### TAREA PENDIENTE
Según el texto sobre la lentitud, ¿contra qué sigue siendo un antídoto la lentitud en las sociedades occidentales modernas?

### TEXTO FUENTE
- - - -

Pasamos por las cosas sin habitarlas, hablamos con los demás sin escucharlos, acumulamos información que no llegaremos a profundizar. Todo transcurre a un galope ruidoso, vehemente y efímero. Realmente, la velocidad a la que vivimos nos impide vivir. Una posible alternativa sería rescatar nuestra relación con el tiempo. Poco a poco, paso a paso. Esto no es posible sin una a relajación interior. Justamente porque es enorme la presión para decidir, precisamos de una lentitud que nos proteja de las precipitaciones mecánicas, de los gestos ciegamente compulsivos, de las palabras repetidas y banales. Justamente porque nos vemos obligados a desdoblarnos y multiplicarnos, necesitamos reaprender el aquí y ahora de la presencia, necesitamos reaprender lo entero, lo intacto, lo concentrado, lo atento y lo uno.

Aunque en las sociedades occidentales modernas la lentitud haya perdido su estatus, sigue siendo un antídoto contra el patrón normalizador. La lentitud intenta huir de lo cuadriculado; se arriesga a trascender lo meramente funcional y utilitario; elige en más ocasiones convivir con la vida silenciosa; registra los pequeños tránsitos de sentido, las variaciones de sabor y sus minucias fascinantes, el palpar tan íntimo y diverso que puede tener luz.”

- - - -

### LISTADO DE REGISTROS
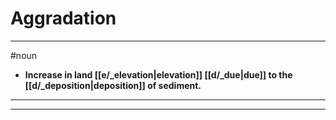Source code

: # Aggradation
---
#noun
- **Increase in land [[e/_elevation|elevation]] [[d/_due|due]] to the [[d/_deposition|deposition]] of sediment.**
---
---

- - - -

### RESULTADO
Contra el patrón normalizador.